One evening I simply threw my notes on my desk at work and went home, not stopping to talk with her and just walked out the door of the office building. We were the last two there and I knew she would lock the door. She had group notes stacked up in a basket she had not done and I guess when I left she would leave, not having me to assure her that she was funny, engaging, and super special to me. I would fake these things so that I would be accepted in a group at work, although I wanted to get along with everyone so I could get my work done, and fly under the radar.
It backfired. They would only seek me out to provide counseling services and psychological food for them to feed off of, draining my energy. If I revoked my free affirming their wellness to me, they would become angry, often stalking me in a way of demanding I pay attention to them.
And the peace of God, which passeth all understanding, shall keep your hearts and minds through Christ Jesus. – Philippians 4:7
How did I become so blind to my own creating a monster? I believe I was a nurturer from way back, nurturing my mother when she felt needy in her marriage with an alcoholic spouse, leaving her feeling hurt and maybe alone. What did I know, I was only a child but I was groomed to be an emotional provider for my mother, not knowing how it happened.
This also cometh forth from the Lord of hosts, which is wonderful in counsel, and excellent in working. – Isaiah 28:29
Now I don’t want the role and would only like Jesus to help correct this situation for me, helping me to reflect on how I start out being nice, but then get snared into a trap set by the person to use me for their own personal needs. People learn to like me because they can see what harm they can cause me, running me out of a company, then they have the power to do it to someone else and it never stops. They feed on the wrong things in life and won’t do well if God decides to return for His elect anytime soon, which I’m hoping He has on His agenda, but we will never know. We don’t know the day nor the hour, only the season.

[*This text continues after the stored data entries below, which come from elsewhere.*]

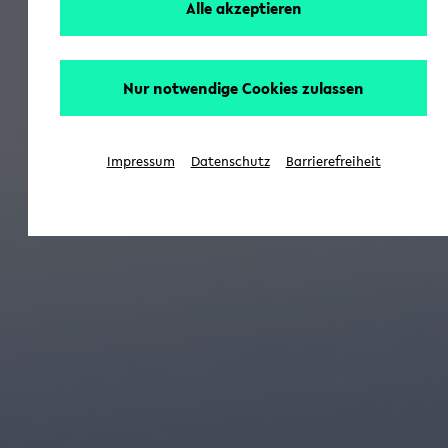
Alle akzeptieren
Nur notwendige Cookies zulassen
Impressum
Datenschutz
Barrierefreiheit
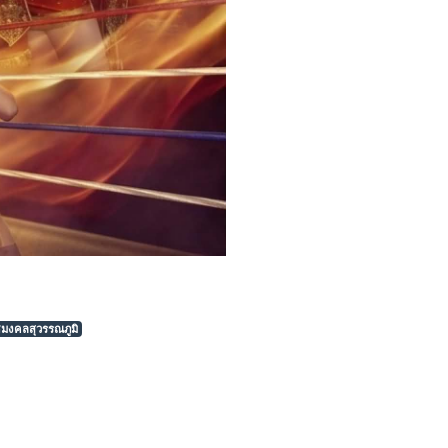
ชมงคลสุวรรณภูมิ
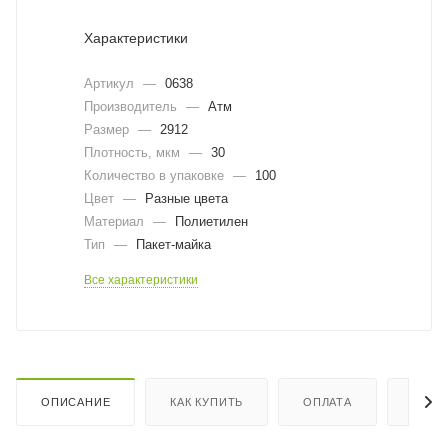
Характеристики
Артикул
—
0638
Производитель
—
Атм
Размер
—
2912
Плотность, мкм
—
30
Количество в упаковке
—
100
Цвет
—
Разные цвета
Материал
—
Полиетилен
Тип
—
Пакет-майка
Все характеристики
ОПИСАНИЕ
КАК КУПИТЬ
ОПЛАТА
ДОСТ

I hope I have made an impact on someone who may have the same issue: who gives and gives and gets smashed by it. We need to protect ourselves in the world, and be wise, looking to the Lord for guidance.
As a chemical dependency counselor I should have known that being nice to someone can mean life or death for someone, for their emotional energy. They turn around and feed of me, acting like I am a drug. They need to fill the void with something, someone named Jesus who can fill their needs better than I can, better than anyone can. I only need to know how to protect myself long enough that I can get into a place of prayer and call upon God to show me the way with a person. We all need to seek His Counsel. He is the best psychiatrist anyone could have.
Therefore if any man be in Christ, he is a new creature: old things are passed away; behold, all things are become new. – 2 Corinthians 5:17
For me, it will probably take a lot of undoing of old messages I grew up on, no longer being that “old self”, because we are new inside when we come to know Jesus who changes us to become new creatures in Christ, and we begin to see people the way He does, and begin to value their souls. I need to make a new attempt at getting space and setting boundaries from people, but with God’s precious guidance at the ready, letting Him lead and trusting Him in every situation.
(Since I see how I could have written much more for this blog post, I may want to come back to it later. It sure is interesting, and I can find much more to say about this issue; getting boundaries around unhealthy people.)